[antlr-interest] Languages where keywords can be used as identifiers

Tue Feb 7 16:14:40 PST 2006

> Are there any hooks (from the parser) into the lexer, to tell it to
> switch off testLiterals, or (due to lookahead) is it already too late
> once the parser is parsing a rule?

Due to the lookahead, it's already too late. Having the parser trigger state switches in the lexer just leads to a world of hurt.

I agree about the maintenance issue with regard to keeping a list of unreserved keywords. The grammar I maintain (I wrote a parser for a language called ABL from Progress Software) has over 1000 token types now, most of those are unreserved keywords. I had hoped that your situation was different.

▸ ENTRIES PROVIDED:
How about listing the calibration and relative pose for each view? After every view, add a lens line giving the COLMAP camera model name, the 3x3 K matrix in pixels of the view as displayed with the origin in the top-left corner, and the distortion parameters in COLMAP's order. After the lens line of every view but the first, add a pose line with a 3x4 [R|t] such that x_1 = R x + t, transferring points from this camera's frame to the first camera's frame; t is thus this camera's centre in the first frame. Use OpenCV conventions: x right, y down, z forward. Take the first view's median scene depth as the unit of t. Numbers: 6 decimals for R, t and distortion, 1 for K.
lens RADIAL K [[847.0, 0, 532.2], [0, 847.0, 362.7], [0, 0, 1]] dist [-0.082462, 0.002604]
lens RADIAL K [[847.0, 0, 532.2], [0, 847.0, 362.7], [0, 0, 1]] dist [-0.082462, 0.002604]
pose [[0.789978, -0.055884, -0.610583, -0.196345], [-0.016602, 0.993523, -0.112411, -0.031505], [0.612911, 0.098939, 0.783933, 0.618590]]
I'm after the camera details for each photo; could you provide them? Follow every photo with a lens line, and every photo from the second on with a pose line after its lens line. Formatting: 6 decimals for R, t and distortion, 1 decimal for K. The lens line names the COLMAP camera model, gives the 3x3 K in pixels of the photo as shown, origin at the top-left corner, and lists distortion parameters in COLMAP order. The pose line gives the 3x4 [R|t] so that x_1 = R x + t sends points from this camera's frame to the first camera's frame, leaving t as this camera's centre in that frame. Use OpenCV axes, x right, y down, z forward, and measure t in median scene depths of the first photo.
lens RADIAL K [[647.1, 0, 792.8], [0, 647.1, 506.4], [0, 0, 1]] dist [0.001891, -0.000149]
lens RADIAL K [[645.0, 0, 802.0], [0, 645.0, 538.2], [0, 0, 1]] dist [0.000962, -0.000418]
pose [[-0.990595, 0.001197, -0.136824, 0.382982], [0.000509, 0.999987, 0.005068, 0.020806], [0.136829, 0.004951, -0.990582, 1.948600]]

▸ EXERCISE TASKS:
- A) From the post on keywords as identifiers, quote the passage that begins at "Tue Feb 7 16:14:40" and stops after "parsing a rule?".
- B) According to the post on keywords as identifiers, how many token types does the grammar for ABL now have?
Rely on the post on keywords as identifiers alone.

▸ SOLUTION LIST:
- A)
Tue Feb 7 16:14:40 PST 2006

> Are there any hooks (from the parser) into the lexer, to tell it to
> switch off testLiterals, or (due to lookahead) is it already too late
> once the parser is parsing a rule?

- B) Over 1000.